Write out the part of the Obamacare rate discussion from "I bet your doc" to "they want insurance.", word for word.

→ **TEXT FOR ANALYSIS**:
^^^^^^^^^^^^^^^^

The Eye Popping 2016 Obamacare Rate Increases Are Out

So how can that be market driven rates? That is exactly my point. The free market does not dictate medical rates in this country.

Docs are free to charge whatever they want. If they participate in a network, and the patient has a managed care plan, the doc can still charge whatever they want but the claim will be repriced on adjudication.

Looks like we are going in circles on this Tyler. What we have is a failure to effectively communicate.

There can be no "free market" type of transparency where pricing is concerned as long as you have an intermediary - an insurance company - negotiating rates & what will & won't be covered, on our behalf.

Plenty of free market transparency if you want to pay cash.

You might want to go back and read my comments. Something about my words are not sinking in.

I wanted a PET scan & no one would give it to me. I even offered to pay out of pocket cash at an imaging center, but they said they couldn't do it without a doctor's order

I bet your doc would write the Rx if you asked.

Just like Alice's Restaurant, you can get anything you want as long as you are willing to pay for it. But if you want someone else to pay it for you then you have to follow the rules.

We've gotten into trouble by making insurance companies the responsible party for all of our routine preventive care & tests. My car insurance doesn't pay for my tune ups - so, my health insurance shouldn't either.

We do agree on that. I have been saying the same thing for years.

Most docs want cash ...
But when it comes to oncology organ transplants and things like that they want insurance.

They will take cash for that too.

I had clients at one time that bought plans with $10,000 - $25,000 deductibles. That was before Obama made them illegal.

Also know people who do not have insurance and won't buy it at any price. They have plenty of money and consider health insurance a waste.

I don't agree with them but they are entitled to their opinion.

Too bad Obamacrap eliminated the market for those willing to absorb $25k or so in medical expenses.
 
Docs are free to charge whatever they want. If they participate in a network, and the patient has a managed care plan, the doc can still charge whatever they want but the claim will be repriced on adjudication.

^^^^^^^^^^^^^^^^

→ **RECORDED DATA**:
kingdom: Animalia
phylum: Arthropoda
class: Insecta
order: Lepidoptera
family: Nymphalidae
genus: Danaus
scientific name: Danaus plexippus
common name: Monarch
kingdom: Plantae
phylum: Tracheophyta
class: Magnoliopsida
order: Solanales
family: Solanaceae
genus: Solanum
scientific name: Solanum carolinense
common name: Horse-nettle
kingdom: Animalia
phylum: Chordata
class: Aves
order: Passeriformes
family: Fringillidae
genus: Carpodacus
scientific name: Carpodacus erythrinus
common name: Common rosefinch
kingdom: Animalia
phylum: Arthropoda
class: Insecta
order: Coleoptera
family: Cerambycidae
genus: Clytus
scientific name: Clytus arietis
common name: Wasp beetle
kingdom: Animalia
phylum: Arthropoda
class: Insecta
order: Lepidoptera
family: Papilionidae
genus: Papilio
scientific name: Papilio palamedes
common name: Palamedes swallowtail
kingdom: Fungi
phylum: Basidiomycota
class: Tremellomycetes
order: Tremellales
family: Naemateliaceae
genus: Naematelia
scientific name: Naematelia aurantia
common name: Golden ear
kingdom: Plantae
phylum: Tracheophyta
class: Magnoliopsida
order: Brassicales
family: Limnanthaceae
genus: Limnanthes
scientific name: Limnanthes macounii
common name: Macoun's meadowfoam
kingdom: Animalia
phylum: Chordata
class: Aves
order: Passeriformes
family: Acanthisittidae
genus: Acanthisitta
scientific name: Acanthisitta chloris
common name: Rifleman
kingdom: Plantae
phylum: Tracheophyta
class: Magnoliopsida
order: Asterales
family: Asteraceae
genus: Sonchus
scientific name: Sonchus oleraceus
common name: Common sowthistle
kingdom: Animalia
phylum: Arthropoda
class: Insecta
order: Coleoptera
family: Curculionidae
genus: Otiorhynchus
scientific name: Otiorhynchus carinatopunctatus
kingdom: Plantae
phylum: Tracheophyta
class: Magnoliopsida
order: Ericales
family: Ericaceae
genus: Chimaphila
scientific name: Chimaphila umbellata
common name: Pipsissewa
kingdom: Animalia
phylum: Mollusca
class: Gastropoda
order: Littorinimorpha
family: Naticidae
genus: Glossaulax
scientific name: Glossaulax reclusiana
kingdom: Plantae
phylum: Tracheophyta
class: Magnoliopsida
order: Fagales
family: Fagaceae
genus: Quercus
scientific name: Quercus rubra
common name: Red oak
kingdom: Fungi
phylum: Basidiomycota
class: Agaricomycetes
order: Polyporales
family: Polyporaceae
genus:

^^^^^^^^^^^^^^^^

→ **ANSWER**:
I bet your doc would write the Rx if you asked.

Just like Alice's Restaurant, you can get anything you want as long as you are willing to pay for it. But if you want someone else to pay it for you then you have to follow the rules.

We've gotten into trouble by making insurance companies the responsible party for all of our routine preventive care & tests. My car insurance doesn't pay for my tune ups - so, my health insurance shouldn't either.

We do agree on that. I have been saying the same thing for years.

Most docs want cash ...
But when it comes to oncology organ transplants and things like that they want insurance.